What I see in Nelly that attracts me is a distillation of some of the great things you find in other commercial rappers. Or maybe it's more a case of Nelly flaunting one major selling-point, which is coming up with great, funny and well-performed hooks; as this ability is rarely found in isolation Nelly's overwhelming focus throws it into sharp relief. You can't argue with lines like "good gracious/ass is bodacious" or "I think my butt gettin' big!", with ideas like Jedi Mind Control as killer chorus, with delivery so high-pitched and wavery with enthusiasm. Like Missy on her awesome new "Work It", Nelly piles quotable moments on top of eachother so thickly that the song loses any real sense of narrative or flow. It's real pop: inhaling and exhaling a succession of NOWs that make it seem potentially endless - there could easily be another verse, then another refrain, then another verse, then another refrain, etc. etc. Some DJs solve the problem by rewinding it and playing again. No-one ever seems to complain.

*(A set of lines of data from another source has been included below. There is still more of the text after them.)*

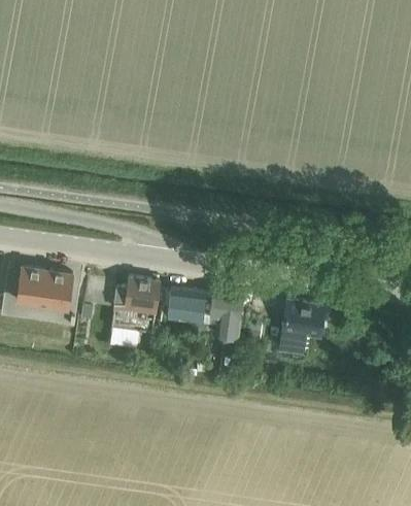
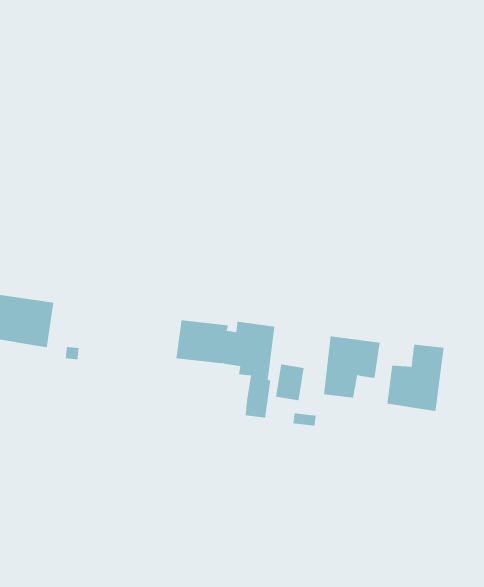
building: [83,277,160,333] -> none
building: none -> [387,344,444,412]

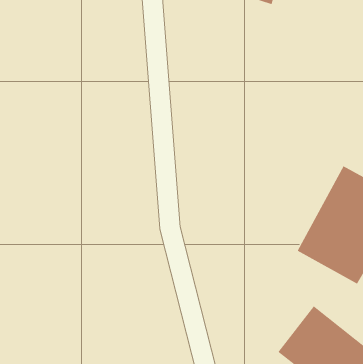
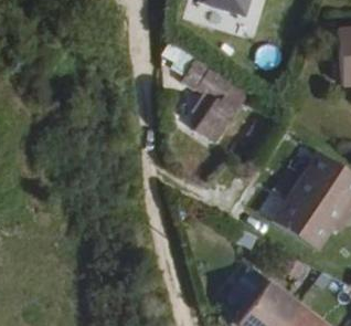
building: none -> [172,59,230,143]

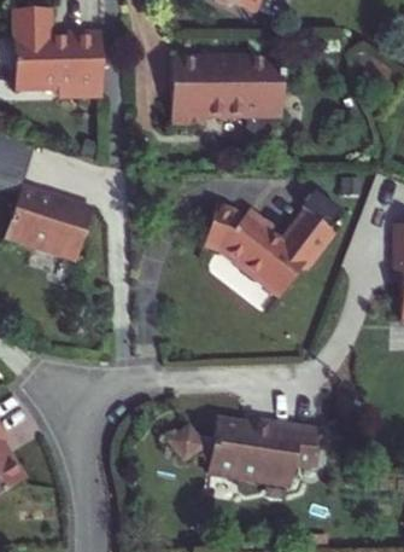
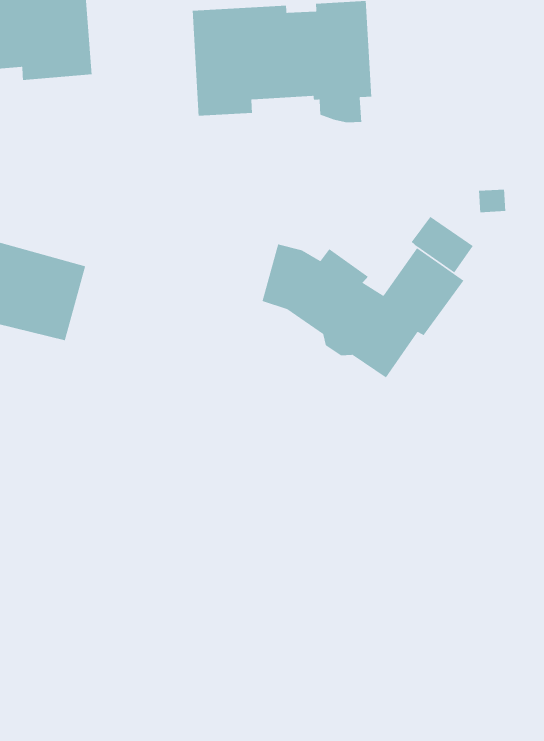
building: [166,418,315,484] -> none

Nelly's only half of the story, of course. By now I should be ultra-sick of The Neptunes, particularly in their stock-standard churn-em-out guise, but their work on 'Hot In Herre' is for me up there with their best. Oddly understated, this is nonetheless slinkiest, most irresistible version of their formula future-pop. They succeed here by getting even more conventional: unlike, say, "Work It Out", there's very little of the fracturous falter-funk that is their sonic call-card; instead "Hot In Herre" is all smooth edges, its syncopated rhythm quivering delicately around the central bass-burps with a polite precision. Less self-consciously 'live'-sounding than 'Work It Out' or especially Justin Timberlake's (excellent) 'Like I Love You', 'Hot In Herre' is nonetheless The Neptunes' most band-like moment: tight, controlled, happy to be merely (merely!) the rhythm section for Nelly's attention-grabbing performance.
But if it's almost a negation of the producer-auteur paradigm, there is still something eerily sinister about The Neptunes' work here, a deceptive repose that reveals little but implies much; I keep waiting for the track to brock out and go mental, and the fact that it never does makes it even better. The closest it comes, after the glitzy intro, is during one of the last refrains, just before the three minute mark, when the beat drops out momentarily, and Nelly's voice keeps going unconcerned like a coyote running off a cliff, before the rhythm clicks back so naturally, so artfully, that it inspires as much dancefloor pandemonium as a full-on breakdown. For this, and so many other reasons, single of the year no question.